Tras unas semanas cargadas de emociones deportivas que contagiaron al mundo entero, Francia se despidió este domingo de los Juegos de París 2024, pasando el relevo a Los Ángeles 2028 con una impresionante “fiesta” electrónica y con la esperanza de haber generado una ola de inclusión durante la cita paralímpica.

Bajo la lluvia intermitente de la capital, las cerca de 60 mil personas presentes en el Estadio de Francia entonaron en coro “la Marsellesa”, el himno francés, al inicio de la ceremonia de clausura de los Juegos Paralímpicos.

Al ritmo de “I Will Survive” de Gloria Gaynor o de la popular canción francesa “Les Champs-Elysées” de Joe Dassin, interpretadas por la Guardia Republicana de Francia, los abanderados de las 168 delegaciones desfilaron ante sus casi 4 mil 400 paratletas.

“Aunque las emociones fueron efímeras, el recuerdo de este verano [boreal] histórico quedará grabado en nuestras memorias“, declaró Tony Estanguet, presidente del Comité Organizador de París 2024, entre los ensordecedores aplausos de los asistentes.

Los Juegos llegan a su fin, pero su mensaje no se extingue esta noche (…). Sigamos intentándolo, sigamos fracasando y volvamos a levantarnos. Sigamos creyendo y, sobre todo, sigamos atreviéndonos”, agregó.

La clausura de los Juegos Paralímpicos 2024 deja la herencia de la inclusión

De París 2024 pasarán a la historia sus increíbles sedes —como el Grand Palais, el Estadio de la Torre Eiffel o Versalles—, las hazañas deportivas y los nuevos récords mundiales, pero sus organizadores esperan también que deje una herencia perenne de inclusión.

“Ustedes vieron fuerza en lo diferente, ahora es momento de que, junto con la sociedad, ejerzan un cambio. (…) Los obstáculos deben convertirse en oportunidades“, afirmó el brasileño Andrew Parsons, presidente del Comité Paralímpico Internacional (CPI).

Poco después, la llama paralímpica fue apagada, oficializando el final de los Juegos de París 2024. El icónico pebetero, situado en los Jardines de las Tullerías y que no pudo volar por última vez debido al mal tiempo, se ensombreció para concluir simbólicamente los once días de competición.

Sin embargo, al norte de la capital, la fiesta no hizo más que comenzar con un show de 24 DJ en homenaje a la ‘French Touch’, nombre con el que se conoce internacionalmente al género de música electrónica originado en Francia en los años 1980 y 1990, acompañado de un impresionante espectáculo de luces.
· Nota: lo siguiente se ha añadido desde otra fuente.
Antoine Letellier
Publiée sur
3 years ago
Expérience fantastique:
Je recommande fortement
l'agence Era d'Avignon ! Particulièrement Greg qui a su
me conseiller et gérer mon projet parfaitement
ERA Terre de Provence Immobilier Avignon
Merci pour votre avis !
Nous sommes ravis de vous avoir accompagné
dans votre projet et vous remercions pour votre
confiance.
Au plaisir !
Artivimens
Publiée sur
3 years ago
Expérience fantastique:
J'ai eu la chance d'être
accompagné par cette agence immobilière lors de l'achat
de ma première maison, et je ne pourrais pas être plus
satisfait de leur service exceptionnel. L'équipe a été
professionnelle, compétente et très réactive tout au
París 2024 “serán los Juegos (Paralímpicos) de referencia, en todos los aspectos”, declaró este domingo en conferencia de prensa Andrew Parsons, que destacó que el evento fue “más competido que nunca”.
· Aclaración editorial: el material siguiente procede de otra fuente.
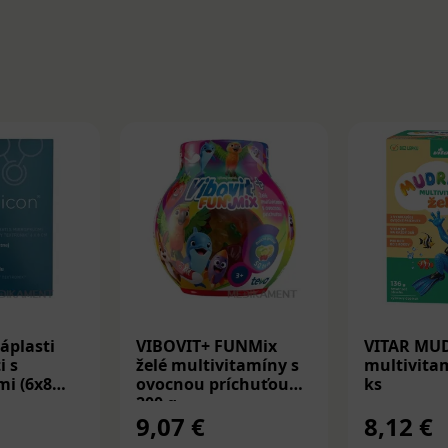
áplasti
VIBOVIT+ FUNMix
VITAR MU
i s
želé multivitamíny s
multivitam
i (6x8
ovocnou príchuťou
ks
200 g
9,07 €
8,12 €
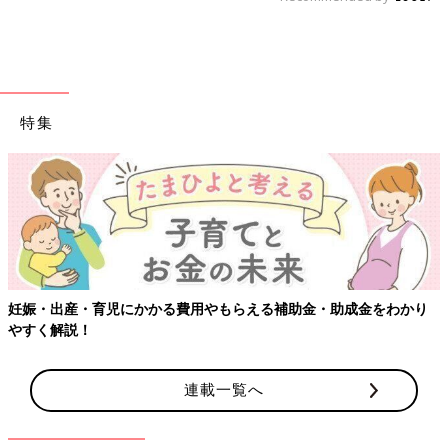
特集
妊娠・出産・育児にかかる費用やもらえる補助金・助成金をわかり
やすく解説！
連載一覧へ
Desde el punto de vista mediático, 165 cadenas de televisión de todo el mundo han seguido el evento, un récord, como también se batió la marca de delegaciones participantes, con un total de 168, y del número de mujeres compitiendo, con casi 2 mil (1.983) prácticamente el doble de las que tomaron parte en Sídney-2000 (988).

El récord que no se batirá será el de entradas vendidas: en Londres 2012 se vendieron 2,7 millones, algo más que en París (algo más de 2,5 millones, según la organización).

Falta por saber ahora si el paréntesis de los Juegos dejará un legado sólido en manera de toma de conciencia de los derechos de las personas con discapacidad, ya sea en materia de accesibilidad, de acceso al empleo o de la práctica deportiva.

“No podemos ir hacia atrás”, declaró Michael Jeremiasz, campeón de paratenis y jefe de misión de la delegación francesa. “Debemos asegurarnos de que esto no sea sólo un interludio de ensueño”, ya que “sería más grave que si no hubiéramos organizado los Juegos”.